No campo das atuações, é possível apontar a vitória de
Christoph Waltz como melhor coadjuvante por Django livre como uma surpresa. O
próprio não esperava. Vitorioso há três anos por Bastardos inglórios, ele não
deve repetir o feito no Oscar. Fora da lista do Sindicato dos atores (SAG) ele
deve ver o favoritismo no Oscar cair no colo do vitorioso no sindicato. Mas a
briga pelo troféu de coadjuvante no Oscar, em que só há vencedores prévios, tem
tudo para pegar fogo.
A vitória de Tarantino tampouco deve reverberar no Oscar.
Mas ele tem mais chances de reprisar o triunfo do Globo de ouro do que seu
companheiro Waltz.
As demais vitórias já eram esperadas. Adele em canção,
Jennifer Lawrence em atriz por comédia ou musical, Jessica Chastain em atriz
dramática, As aventuras de Pi em trilha sonora e Amor em filme estrangeiro.

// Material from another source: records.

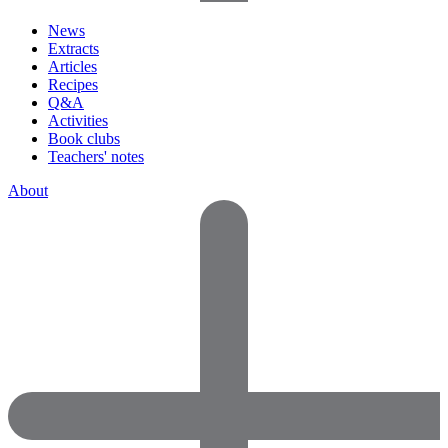
News
Extracts
Articles
Recipes
Q&A
Activities
Book clubs
Teachers' notes
About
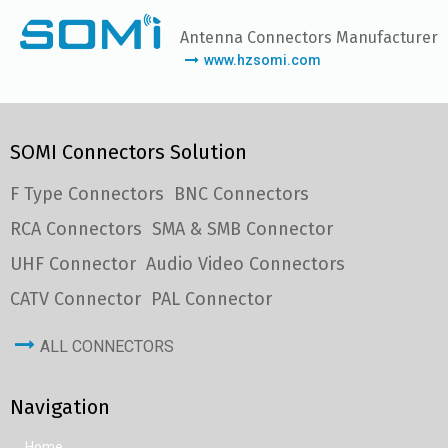
Antenna Connectors Manufacturer
www.hzsomi.com
SOMI Connectors Solution
F Type Connectors
BNC Connectors
RCA Connectors
SMA & SMB Connector
UHF Connector
Audio Video Connectors
CATV Connector
PAL Connector
ALL CONNECTORS
Navigation
Home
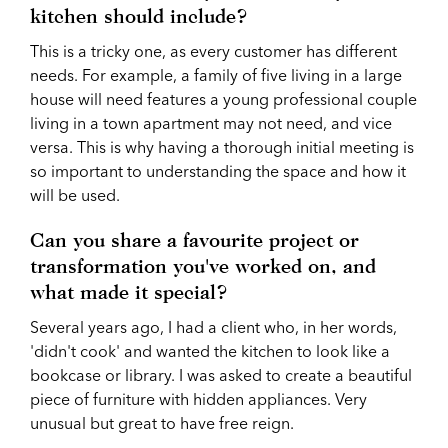
kitchen should include?
This is a tricky one, as every customer has different
needs. For example, a family of five living in a large
house will need features a young professional couple
living in a town apartment may not need, and vice
versa. This is why having a thorough initial meeting is
so important to understanding the space and how it
will be used.
Can you share a favourite project or
transformation you've worked on, and
what made it special?
Several years ago, I had a client who, in her words,
'didn't cook' and wanted the kitchen to look like a
bookcase or library. I was asked to create a beautiful
piece of furniture with hidden appliances. Very
unusual but great to have free reign.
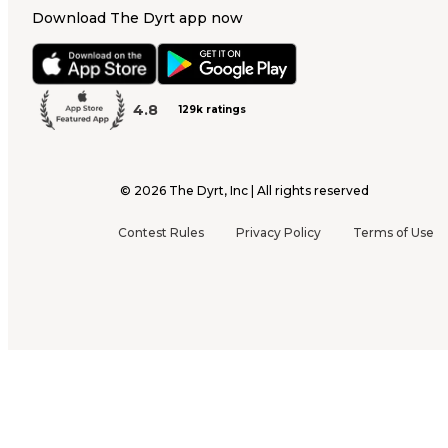
Download The Dyrt app now
4.8
129k ratings
©
2026
The Dyrt, Inc | All rights reserved
Contest Rules
Privacy Policy
Terms of Use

Talvez a vitória de Valente tenha sido uma surpresa, já que o filme é tido como
mais fraco da história da Pixar. Mas é Pixar. Hugh Jackman derrotou Bradley
Cooper como melhor ator em comédia e musical e frustrou os planos de Cooper de ganhar
algum prêmio relevante na temporada. Já que de agora em diante ambos devem
aplaudir as vitórias de Daniel Day Lewis.
No mais, o Globo de Ouro sofreu com a ausência de Ricky
Gervais, o anfitrião das últimas duas edições. Tina Fey e Amy Poehler se saíram
bem, mas não se comparam a acidez e entretenimento proporcionados pelo
comediante inglês.
Jodie Foster fez um discurso de tons agressivos contra a
cultura de celebridades e confundiu interlocutores quando parecia que ia se
assumir lésbica em público pela primeira vez. Em outro momento, pareceu
anunciar sua aposentadoria. Não foi dos melhores discursos de um homenageado no
Globo de Ouro, ainda que alguns olhos tenham marejado.
Resta saber o caminho consciente que a HFPA tomará daqui
para frente nessa digressão que faz dos Oscars. Essa independência é boa para a
organização, para o Oscar, mas principalmente, para a temporada de premiações.
É verdade, mesmo já sabendo que não era um termômetro tão forte para o Oscar, sempre havia uma expectativa de coincidências. Aqui, parece que algo se rompeu com a consagração de Argo. Mas, vamos aguardar os próximos capítulos, hehe.
ResponderExcluirbjs
Realmente a temporada de premiações está bem interessante. Mas é muito estranho que um diretor que ganhou o "Critics' Choice" e o "Globo de Ouro" não tenha conseguido sequer uma indicação ao Oscar. Isso nunca tinha acontecido antes.
ResponderExcluirAmanda: Exato. Os próximos capítulos são essenciais. Mas me parece ser um caminho sem volta. Pelo menos nessa década...
ResponderExcluirbjs
Anônimo: É verdade! Mas é justamente a ideia do Osar. Quero dizer: é justamente a ideia de recuperar a estima de prêmio máximo do cinema e não apenas de cereja no bolo. E conseguiu logo nessa temporada. É ver como será a repercussão disso nos próximos anos.